Between Yuma and Casa Grande, "Marcy Polo" directs us off the main highway. She sends us through irrigated fields of alfalfa, then through scrubby desert to Arizona's Painted Rock Petroglyph Site. We lock our GPS and cell phone in the car and walk toward an outcropping of tumbled basalt boulders. We stop to read the informational signs, then walk the trail that leads around the pile of black rocks. Suddenly, the contrast between today's travel and that of the past comes to life.

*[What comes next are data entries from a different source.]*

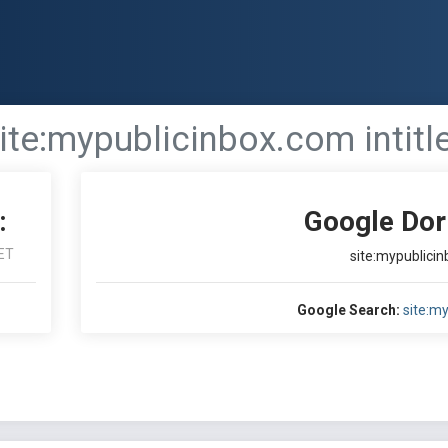
ite:mypublicinbox.com intitl
:
Google Dor
ET
site:mypublicin
Google Search:
site:my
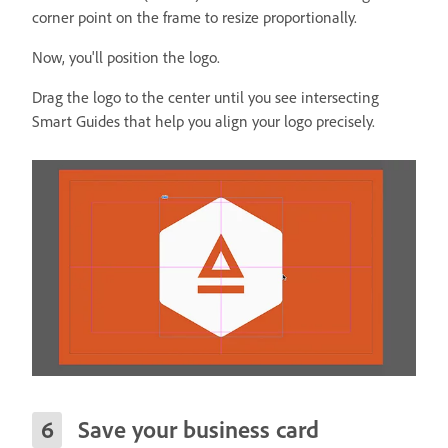
corner point on the frame to resize proportionally.
Now, you'll position the logo.
Drag the logo to the center until you see intersecting
Smart Guides that help you align your logo precisely.
Save your business card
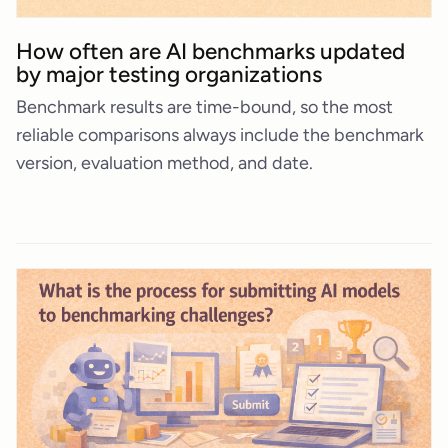
How often are AI benchmarks updated
by major testing organizations
Benchmark results are time-bound, so the most
reliable comparisons always include the benchmark
version, evaluation method, and date.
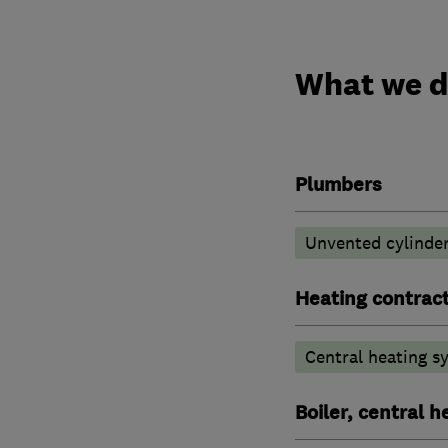
What we 
Plumbers
Unvented cylinder
Heating contrac
Central heating sy
Boiler, central 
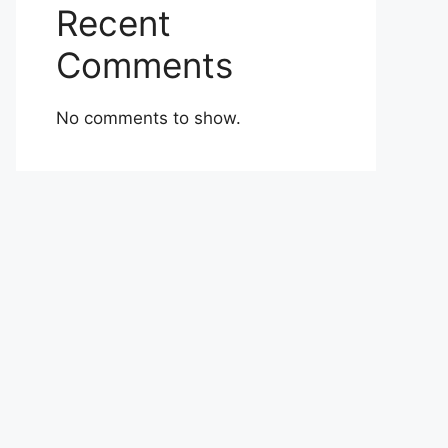
Recent
Comments
No comments to show.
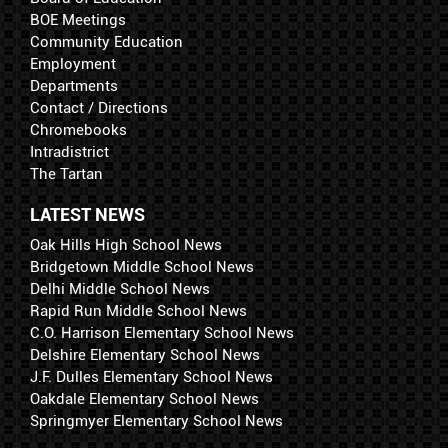
BOE Meetings
Community Education
Employment
Departments
Contact / Directions
Chromebooks
Intradistrict
The Tartan
LATEST NEWS
Oak Hills High School News
Bridgetown Middle School News
Delhi Middle School News
Rapid Run Middle School News
C.O. Harrison Elementary School News
Delshire Elementary School News
J.F. Dulles Elementary School News
Oakdale Elementary School News
Springmyer Elementary School News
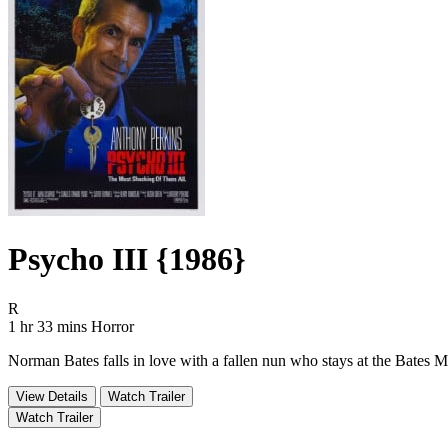
Psycho III {1986}
Movie Rating R
R
Movie Runtime 1 hr 33 mins
Movie genres Horror
1 hr 33 mins
Horror
Norman Bates falls in love with a fallen nun who stays at the Bates Mo
View Details
Watch Trailer
Watch Trailer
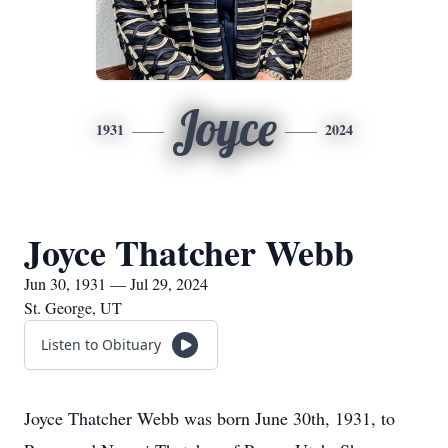
Joyce
1931
2024
Joyce Thatcher Webb
Jun 30, 1931 — Jul 29, 2024
St. George, UT
Listen to Obituary
Joyce Thatcher Webb was born June 30th, 1931, to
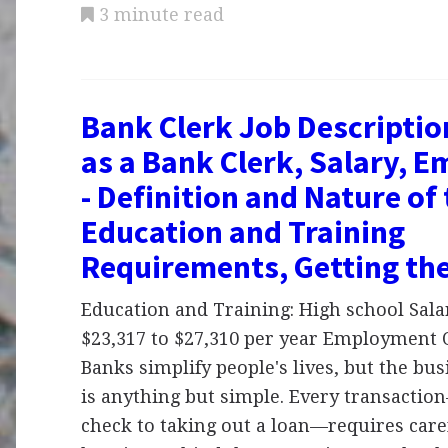
3 minute read
Bank Clerk Job Descriptio
as a Bank Clerk, Salary, 
- Definition and Nature of
Education and Training
Requirements, Getting th
Education and Training: High school Sal
$23,317 to $27,310 per year Employment 
Banks simplify people's lives, but the bu
is anything but simple. Every transacti
check to taking out a loan—requires care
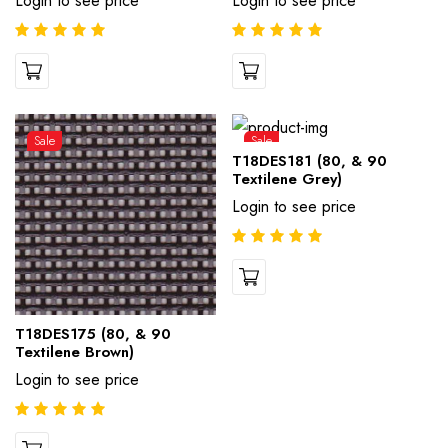
Login to see price
Login to see price
Sale
Sale
T18DES181 (80, & 90
Textilene Grey)
Login to see price
T18DES175 (80, & 90
Textilene Brown)
Login to see price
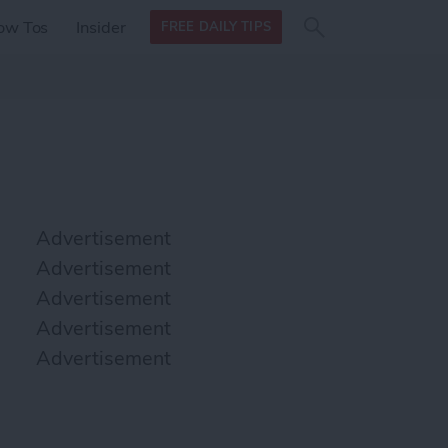
Search
Search
ow Tos
Insider
FREE DAILY TIPS
this site
form
Search
for
Advertisement
Advertisement
Advertisement
Advertisement
Advertisement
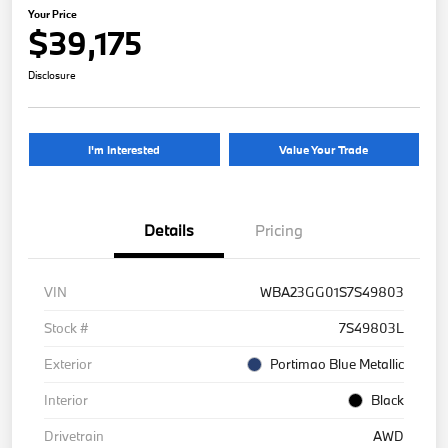
Your Price
$39,175
Disclosure
I'm Interested
Value Your Trade
Details
Pricing
VIN
WBA23GG01S7S49803
Stock #
7S49803L
Exterior
Portimao Blue Metallic
Interior
Black
Drivetrain
AWD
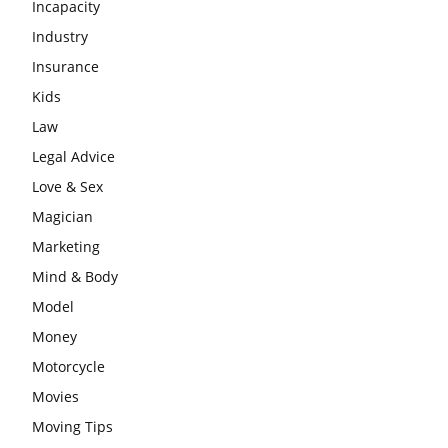
Incapacity
Industry
Insurance
Kids
Law
Legal Advice
Love & Sex
Magician
Marketing
Mind & Body
Model
Money
Motorcycle
Movies
Moving Tips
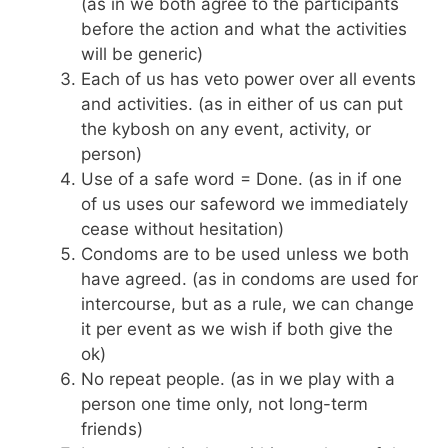
(as in we both agree to the participants
before the action and what the activities
will be generic)
Each of us has veto power over all events
and activities. (as in either of us can put
the kybosh on any event, activity, or
person)
Use of a safe word = Done. (as in if one
of us uses our safeword we immediately
cease without hesitation)
Condoms are to be used unless we both
have agreed. (as in condoms are used for
intercourse, but as a rule, we can change
it per event as we wish if both give the
ok)
No repeat people. (as in we play with a
person one time only, not long-term
friends)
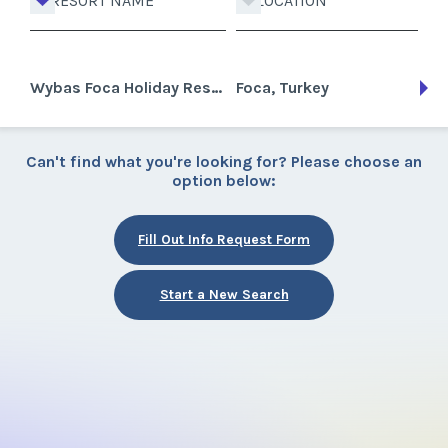
RESORT NAME
LOCATION
Wybas Foca Holiday Resort
Foca, Turkey
Can't find what you're looking for? Please choose an
option below:
Fill Out Info Request Form
Start a New Search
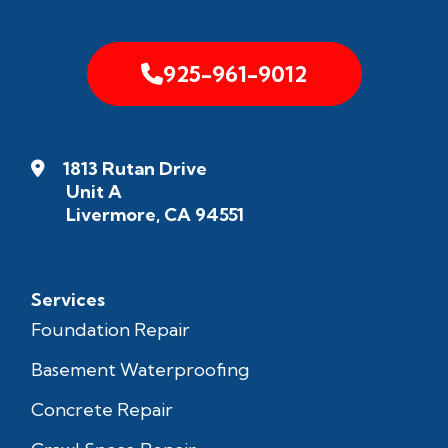
925-961-9012
1813 Rutan Drive
Unit A
Livermore, CA 94551
Services
Foundation Repair
Basement Waterproofing
Concrete Repair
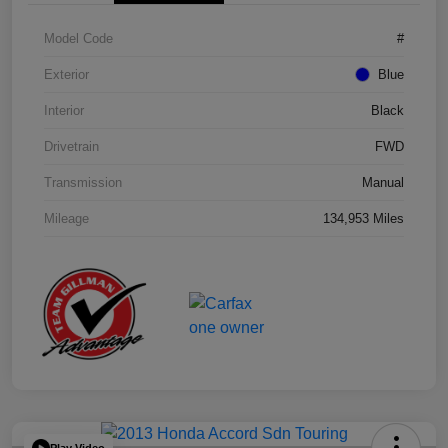
Model Code
#
Exterior
Blue
Interior
Black
Drivetrain
FWD
Transmission
Manual
Mileage
134,953 Miles
Play Video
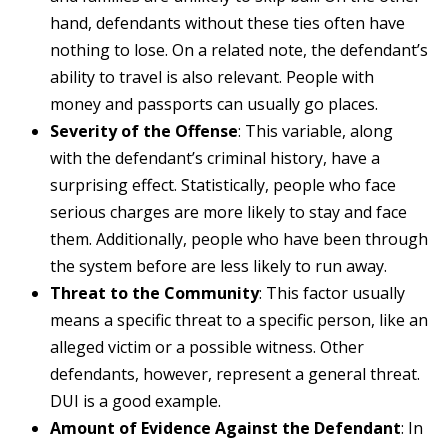
hand, defendants without these ties often have
nothing to lose. On a related note, the defendant’s
ability to travel is also relevant. People with
money and passports can usually go places.
Severity of the Offense
: This variable, along
with the defendant’s criminal history, have a
surprising effect. Statistically, people who face
serious charges are more likely to stay and face
them. Additionally, people who have been through
the system before are less likely to run away.
Threat to the Community
: This factor usually
means a specific threat to a specific person, like an
alleged victim or a possible witness. Other
defendants, however, represent a general threat.
DUI is a good example.
Amount of Evidence Against the Defendant
: In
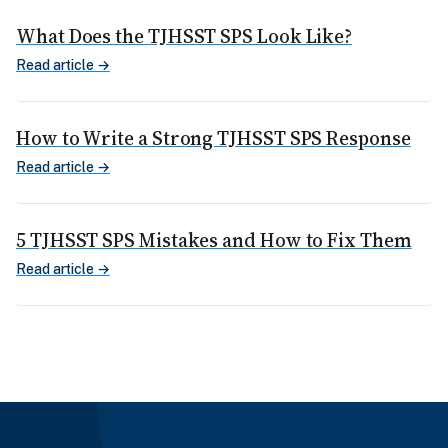
What Does the TJHSST SPS Look Like?
Read article →
How to Write a Strong TJHSST SPS Response
Read article →
5 TJHSST SPS Mistakes and How to Fix Them
Read article →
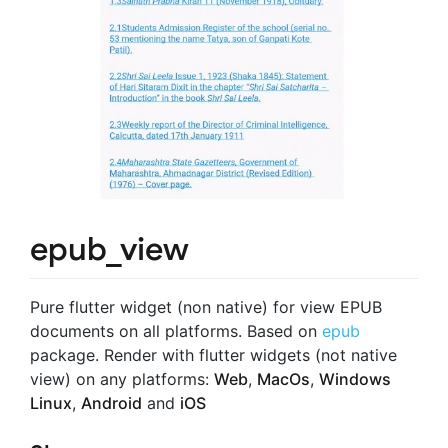
epub_view
Pure flutter widget (non native) for view EPUB
documents on all platforms. Based on
epub
package. Render with flutter widgets (not native
view) on any platforms:
Web
,
MacOs
,
Windows
Linux
,
Android
and
iOS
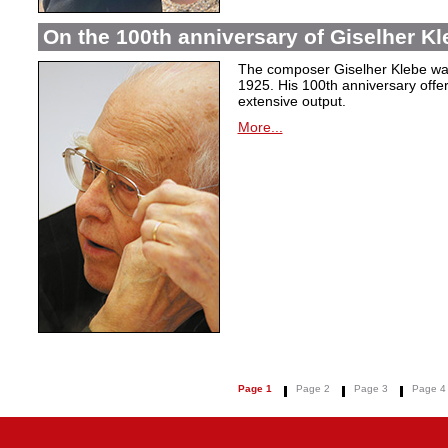
On the 100th anniversary of Giselher Kle
The composer Giselher Klebe wa
1925. His 100th anniversary offer
extensive output.
More...
Page 1
Page 2
Page 3
Page 4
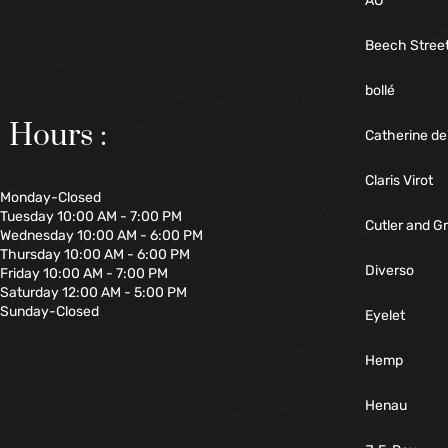
AO
Beech Stree
bollé
Hours :
Catherine de
Claris Virot
Monday-Closed
Tuesday 10:00 AM - 7:00 PM
Cutler and G
Wednesday 10:00 AM - 6:00 PM
Thursday 10:00 AM - 6:00 PM
Diverso
Friday 10:00 AM - 7:00 PM
Saturday 12:00 AM - 5:00 PM
Sunday-Closed
Eyelet
Hemp
Henau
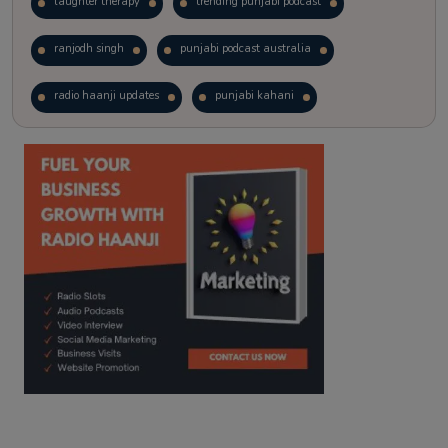
laughter therapy
trending punjabi podcast
ranjodh singh
punjabi podcast australia
radio haanji updates
punjabi kahani
kitaab kahani
punjabi story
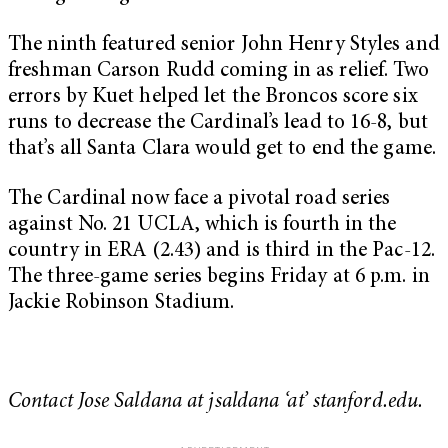
The ninth featured senior John Henry Styles and
freshman Carson Rudd coming in as relief. Two
errors by Kuet helped let the Broncos score six
runs to decrease the Cardinal’s lead to 16-8, but
that’s all Santa Clara would get to end the game.
The Cardinal now face a pivotal road series
against No. 21 UCLA, which is fourth in the
country in ERA (2.43) and is third in the Pac-12.
The three-game series begins Friday at 6 p.m. in
Jackie Robinson Stadium.
Contact Jose Saldana at jsaldana ‘at’ stanford.edu.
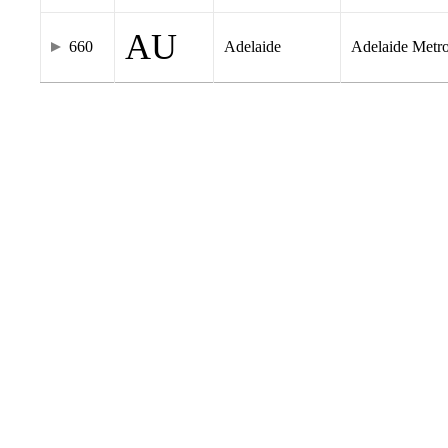
AU
660
Adelaide
Adelaide Metr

We are on an ancient trade route. For centuries, Patayan and Hohokam Indians stopped here to chisel petroglyphs in the desert varnish coating the basalt, exposing lighter rock beneath. Most of the petroglyphs are on one side of the outcrop. Hundreds of them crowd the boulders in a bewildering array of geometric shapes, animals, mythical creatures, humans. Some date back to the time of Christ. One shows a horse and rider, perhaps commemorating the Spaniard's introduction of the horse to North America. What did the ancient picture messages mean and who were they meant for?
No one knows for sure, but park signs tell us that the broad valley before us had been well- watered before modern settlers drained off the water for use elsewhere. Life here would have been easy for the original inhabitants. Travelers, as well, would have found plenty of food, water, and firewood.
In 1774, an expedition led by Juan Bautista de Anza passed this way, en route to found the town of San Francisco. Standing in the sunshine, we could almost hear the jingling of spurs, the clop-clop of horses' hooves. Later, stage coaches of the Butterfield Overland Mail route rumbled past carrying letters, newspapers, and merchandise. The soldiers of the famous Mormon Battalion also marched by, on their way from Council Bluffs, Iowa to San Diego to help secure new lands in the west. Some of these travelers from the 1700s and 1800s left their own inscriptions.
I don't understand how our GPS works. I don't really understand the workings of our cell phone or radio, either. I'm thankful we live in a day when we have such wonders, but I'm also thankful for the enduring messages left by those ancient peoples. The Painted Rock petroglyphs communicate mystery and a sense of shared humanity that today's marvels somehow miss.